>> Start Supplied text

And like that, he's gone.
David Brooks has a new book for sale.
You can buy it everywhere.
It's a best-seller, which he is promoting on the kind of book tour almost no author on Earth gets anymore; the kind of worldwide publicity blitz which Media, Inc. would normally reserve for a new book of the Bible.
And because David Brooks is a Very Serious Person who has written an Important Book, eventually The New Yorker would have to write a book review.
I don't care about Mr. Brooks' new books and on most days I don't give The New Yorker a second thought, but here (I sez to myself) is an interesting opportunity to watch how Mr. Brooks' Great Project is progressing. Because in order for Ms. Rebecca Mead to write anything like an honest review of Mr. Brooks' book using the following thesis --
"David Brooks’s Search for Meaning"
-- she would immediately have to confront the vast and fetid swamp of Mr. Brooks' entire public record of being horribly, hypocritically wrong about virtually everything, and his relentless flogging of the snake oil of "Both Siderism" for the last decade as a conversational abortifacient (Guaranteed 99% successful in preventing people like David Brooks from being held accountable for being horribly, hypocritically wrong about virtually everything!)

>> End Supplied text
>> Start Recorded data

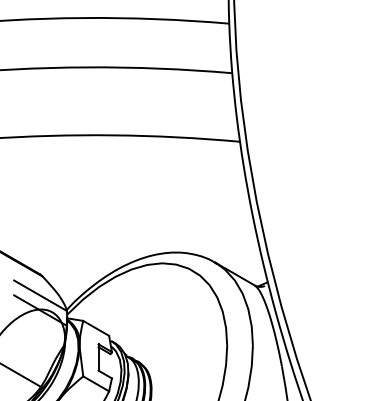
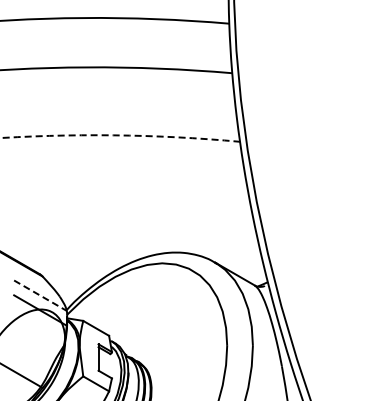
arc at (120, 135): solid -> dashed
line at (40, 295): solid -> dashed
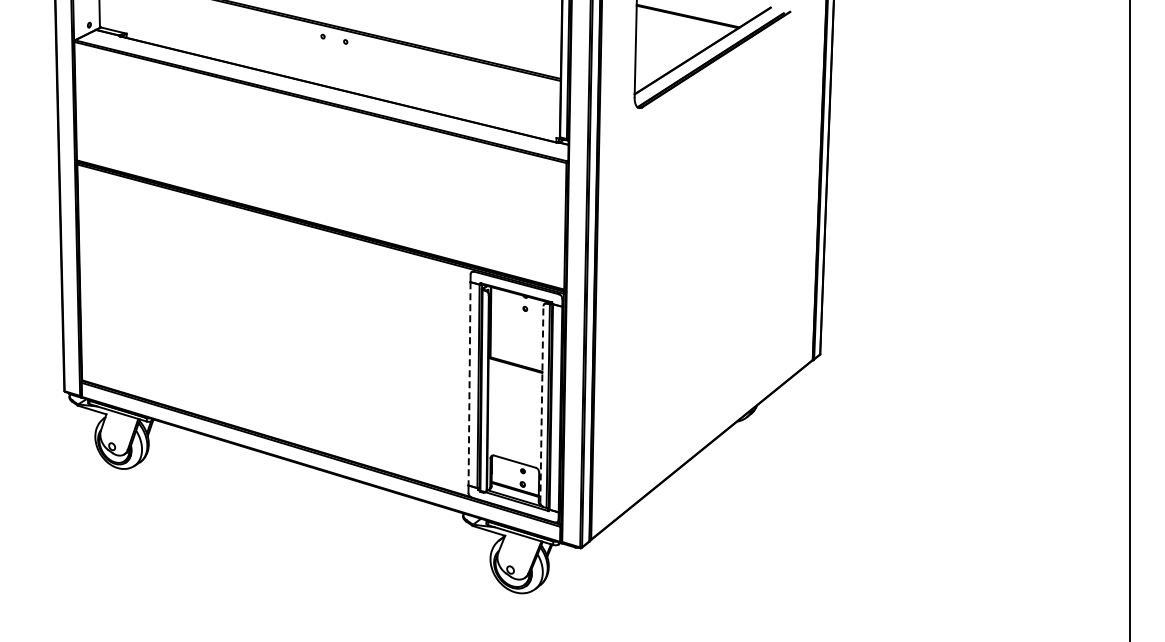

>> End Recorded data

Task instructions: Reproduce the section of the David Brooks commentary above, starting with "-- she would" and going on through "about virtually everything!)".

Correct answer:
-- she would immediately have to confront the vast and fetid swamp of Mr. Brooks' entire public record of being horribly, hypocritically wrong about virtually everything, and his relentless flogging of the snake oil of "Both Siderism" for the last decade as a conversational abortifacient (Guaranteed 99% successful in preventing people like David Brooks from being held accountable for being horribly, hypocritically wrong about virtually everything!)